Wednesday, August 28, 2013

New York Times Website Hacked

The New York Times website has gone offline for the second time this
month after what the company described as a "malicious external
attack".
On its Facebook page, the Times said it was working to fix the outage,
which appears to have started at 15:00 local time (19:00GMT) on
Tuesday.
A technical problem knocked NYTimes.com offline on 14 August, reports the BBC.
Analysts said evidence showed a group supporting Syrian president
Bashar al-Assad was behind Tuesday's attack.
The website was partially back online three hours later, although some
users still reported difficulties. During the outage the New York
Times published new articles on its Facebook page as well as a mirror
site.
Mark Frons, the company's chief information officer, warned New York
Times employees the attack was perpetrated by the Syrian Electronic
Army, which backs Assad, "or someone trying very hardto be them".
He cautioned staff to "be careful when sending e-mail communications
until this situation is resolved".
Security experts said there was enough evidence to link the hacking
group to the outage.
"The NYTimes.com domain is pointing at SyrianElec tronicArmy.com
which maps to an IP address in Russia, so it's clearly a malicious
attack," Ken Westin, a security researcher for Tripwire, an online
security company, told the BBC.

● **Extracted entries**:
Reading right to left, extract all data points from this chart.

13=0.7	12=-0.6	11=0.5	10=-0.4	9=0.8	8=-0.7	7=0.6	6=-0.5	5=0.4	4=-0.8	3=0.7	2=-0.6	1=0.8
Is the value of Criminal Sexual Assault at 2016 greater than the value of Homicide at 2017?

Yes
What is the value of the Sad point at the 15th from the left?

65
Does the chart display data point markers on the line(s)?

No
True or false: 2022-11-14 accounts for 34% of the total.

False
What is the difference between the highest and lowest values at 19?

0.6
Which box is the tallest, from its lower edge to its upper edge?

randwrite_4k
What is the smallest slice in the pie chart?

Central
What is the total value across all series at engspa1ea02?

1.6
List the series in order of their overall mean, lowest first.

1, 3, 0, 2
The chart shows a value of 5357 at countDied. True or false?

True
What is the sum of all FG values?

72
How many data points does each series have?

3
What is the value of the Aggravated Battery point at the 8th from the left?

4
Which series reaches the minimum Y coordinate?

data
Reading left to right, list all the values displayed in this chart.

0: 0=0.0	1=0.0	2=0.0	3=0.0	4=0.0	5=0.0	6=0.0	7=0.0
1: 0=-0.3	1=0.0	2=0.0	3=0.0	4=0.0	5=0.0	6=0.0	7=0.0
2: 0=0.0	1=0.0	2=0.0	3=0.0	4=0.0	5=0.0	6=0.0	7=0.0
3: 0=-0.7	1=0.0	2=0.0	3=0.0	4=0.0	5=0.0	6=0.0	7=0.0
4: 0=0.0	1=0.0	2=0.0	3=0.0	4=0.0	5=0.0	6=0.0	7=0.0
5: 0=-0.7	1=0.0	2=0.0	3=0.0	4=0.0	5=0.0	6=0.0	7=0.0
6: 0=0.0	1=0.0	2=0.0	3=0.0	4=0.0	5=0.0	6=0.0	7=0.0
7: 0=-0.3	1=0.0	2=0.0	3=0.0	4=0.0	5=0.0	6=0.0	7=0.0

● **List of tasks**:
1/ Name every person the New York Times hacking article mentions by name.
2/ Answer these questions using the New York Times hacking article.
(a) At what local time did Tuesday's outage appear to start?
(b) How long after the attack was the website partially back online?
(c) Which company does Ken Westin work for as a security researcher?
3/ Extend the New York Times hacking article by writing on from its final sentence.
The entries are unrelated material and have no connection to the New York Times hacking article.

● **Task-by-task outputs**:
1/
Bashar al-Assad
Mark Frons
Ken Westin

2/
(a) 15:00 (19:00 GMT)
(b) Three hours
(c) Tripwire

3/
In a separate posting on Tuesday, the group also claimed
responsibility for hacking Twitter's administrative contact
information.
Recently, the Washington Post, CNN and Time magazine websites were
targeted in attacks attributed to supporters of the group.
"Media attacks seem to be escalating and moving away from annoying,
simple denial of service attacks and toward full domain compromise
which, if successful, puts millions of NYT website users at risk,"
said Westin.
As it did after the first New York Times outage, competitor Wall
Street Journal took down its pay wall and offered its content free to
all visitors.
In January, the New York Times said hackers had accessed its website
and stolen the passwords of 53 employees after it published a report
on the wealth of China Premier Wen Jiabao's family.